Speaking to reporters on Thursday, White House Press Secretary Jay Carney reiterated the president's commitment to raise rates on the wealthiest Americans, recalling the central role that issue played in the campaign.

"The remaining obstacle here, on the revenue side, is that Republicans, at least Republican leaders, have yet to accept the essential fact that in order to achieve the kinds of revenue that are necessary for a balanced proposal, balanced plan, rates on the top 2%, the top -- the wealthiest earners in this country, are going up. They have to go up. The president will not sign any legislation that extends the Bush-era tax cuts for top earners in this country," Carney said. "This should not be news to anyone on Capitol Hill. It is certainly not news to anyone in America who was not in a coma during the campaign season, because this was an explicit, repeated and high-profile debate throughout the campaign."

Despite the hard lines Boehner and the Democrats drew on Thursday, both sides said they were optimistic that a deal could be reached before the end of the year, stressing the importance of averting the fiscal cliff, not only to avoid the harmful effects on job growth and capital investment, but also out of fear of the impact that prolonged uncertainty about the country's financial health would have on the markets.

For financial advisors, the prospect of a spike in capital gains and dividend taxes, as well as changes in the exemptions for the estate and gift taxes, could be a significant concern for their clients. If no deal is reached, the top rate for capital gains would jump from 15% to 20%, and dividend income would be taxed at a rate commensurate with ordinary income, which for top earners would increase to 39.6%. For the wealthiest Americans, both sources of investment income would also be subject to an unrelated Medicare surcharge of 3.8% percent that was included in Obama's health-care overhaul.

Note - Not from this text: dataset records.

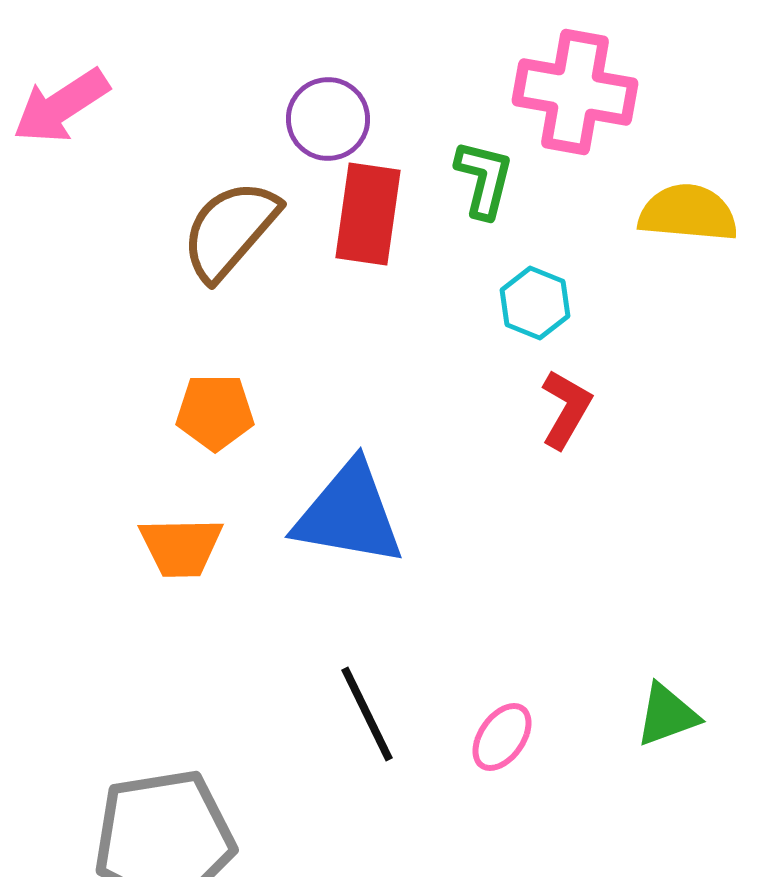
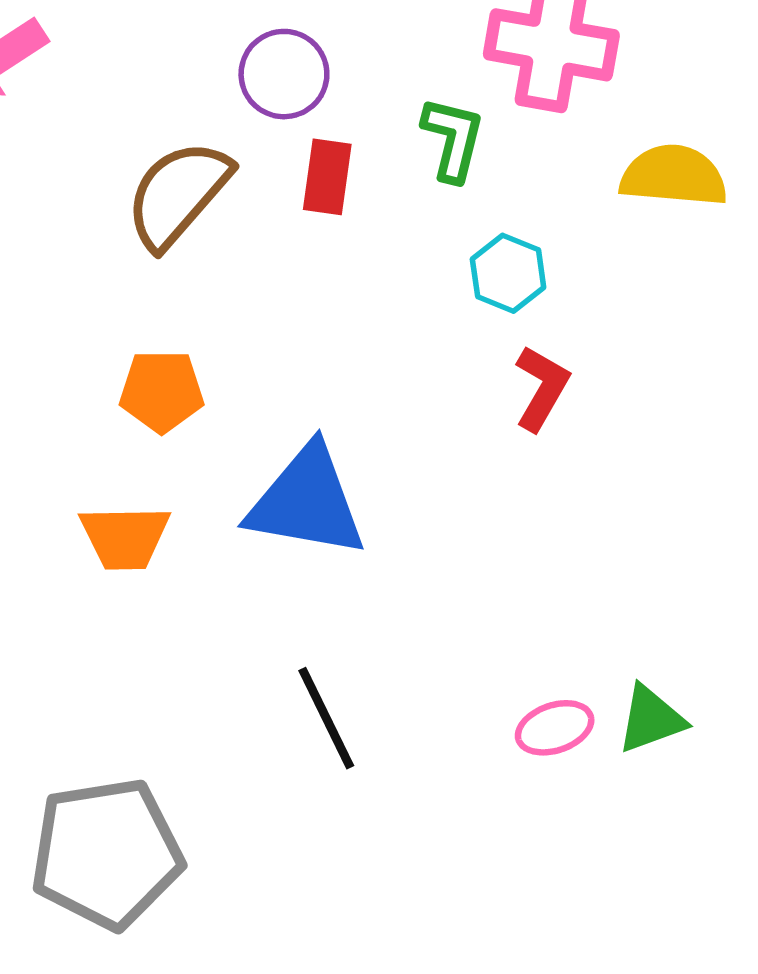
red rectangle: (368, 214) -> (327, 177), size x0.7
pink ellipse: (502, 737) -> (555, 728), moved, turned 36

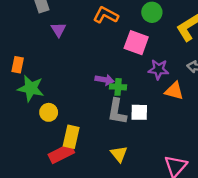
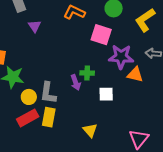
purple star: (158, 69) -> (121, 57), size x1.4
purple arrow: (105, 80) -> (76, 82), moved, turned 63
gray L-shape: (117, 112) -> (48, 93), moved
red rectangle: (61, 154) -> (28, 118), moved

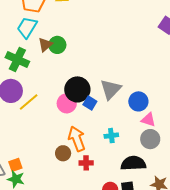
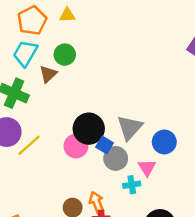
green circle: (57, 45) -> (65, 55), moved
pink triangle: (148, 120) -> (147, 168), moved, turned 42
orange arrow: (77, 139) -> (97, 202), moved, size x0.7
gray circle: (150, 139) -> (116, 158), moved

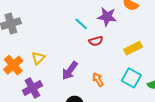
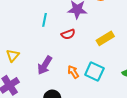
cyan line: (81, 24) -> (45, 20), moved, turned 64
cyan square: (131, 78) -> (94, 72), moved

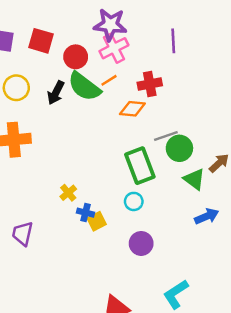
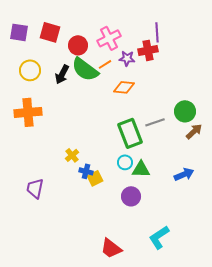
purple star: (110, 25) -> (127, 58), moved, size x0.6
red cross: (150, 84) -> (148, 50), moved
gray line: (166, 136) -> (155, 122), moved
green circle: (179, 148) -> (185, 111), moved
green triangle: (194, 179) -> (141, 169), moved, turned -36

In a recent poll conducted by the Financial Services Institute, independent advisors expressed strong confidence that Congress and the White House will broker a compromise to avoid going over the fiscal cliff. Seventy-nine percent of respondents said they believe that the two sides would reach a deal before the end of the year, with 72% saying that any agreement would likely include a mix of rate increases for top earners and caps on deductions.